L’essence est chère, les embouteillages sont fatigants et le climat est rendu malade par (entre autres) les gaz d’échappement. Il vaut donc la peine de s’intéresser à la tentative audacieuse du gouvernement espagnol pour rendre gratuits des transports collectifs : les RER ou équivalents dans plusieurs villes, les trains de banlieue, certains trains et cars régionaux.
Cela a débuté en septembre, pour une période expérimentale de quatre mois. L’expérience a été assez concluante pour que soit décidée sa prolongation en 2023. Franc succès côté fréquentation : 30% d’augmentation du nombre moyen de voyageurs dans les trains de banlieue, jusqu’à 50% dans les RER de villes comme Séville ou Bilbao. Les économies dans les budgets des familles sont spécialement appréciées par les plus modestes, dont les capacités de déplacement sont ainsi accrues. Le bilan carbone est évalué, pour 2023, à un million de tonnes de CO2 en moins, avec 350 millions de litres de carburant non consommés. Satisfaction évidente chez les écologistes : ce dispositif « va dans la bonne direction, contrairement à la subvention des carburants, qui continuait d’encourager l’utilisation de la voiture », a dit Adrian Fernandez, porte-parole mobilité de Greenpeace Espagne.
Evidemment cela ne va pas sans poser quelques problèmes. A commencer par les dépenses publiques correspondantes : environ 700 millions d’euros dans l’année pour l’Etat, pris sur les impôts de tous – y compris les personnes qui ne se déplacent pas.

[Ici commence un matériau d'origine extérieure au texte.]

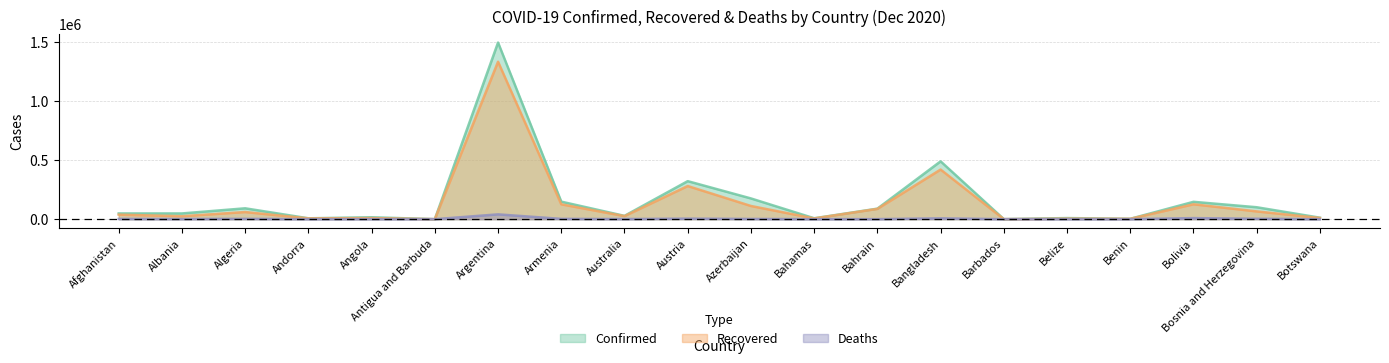

What is the label of the 18th point from the left?

Bolivia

On peut toujours se dire qu’une partie devrait se récupérer grâce à une dynamisation des activités et à une baisse des troubles de santé, mais c’est difficile à anticiper. Une partie de ces dépenses est d’ailleurs superflue, car des personnes peuvent prendre un abonnement, gratuit pour elles mais financé par l’Etat, et ne presque pas s’en servir ensuite – ce cas a été prévu, dans une certaine mesure : après trois réservations de trains annulées tardivement, l’abonnement est supprimé. Et puis, la hausse du nombre de voyageurs est une bonne nouvelle à condition que le réseau de transports (le « Système National de Mobilité », en Espagne) puisse faire face ; bien des insuffisances se sont révélées dans ce nouveau contexte.
Nous n’en sommes pas du tout là en France, évidemment – en tous cas, pas dans les grandes villes. Il y a des dispositifs partiels : gratuité pour les moins de 18 ans (Paris, Lille, Strasbourg, Montpellier), pour tout le monde le samedi ou les week-ends (Rouen, Nantes, à nouveau Montpellier). La gratuité totale, « à l’espagnole », n’existe que dans des villes plus petites ; une trentaine, un peu dans tous les coins du pays : Calais, Niort, Gap, Porto-Vecchio…. L’Etat, lui, se contente de limiter les dépenses pour les usagers, comme récemment en versant une subvention de 300 millions d’euros pour les transports régionaux, dont 200 millions pour l’Ile-de-France, afin d’éviter une trop forte envolée des tarifs ; c’est ce qui a permis que le passe Navigo augmente de 12% « seulement », au lieu de 20% sans cette subvention.
Que penser de tout cela ? La gratuité est-elle la bonne manière de combattre à la fois les inégalités et les gaz à effet de serre ? Débat ouvert. On peut être sûr en tout cas que, sans audace, il n’y a pas de politique écologique et sociale qui aboutisse à de vrais résultats.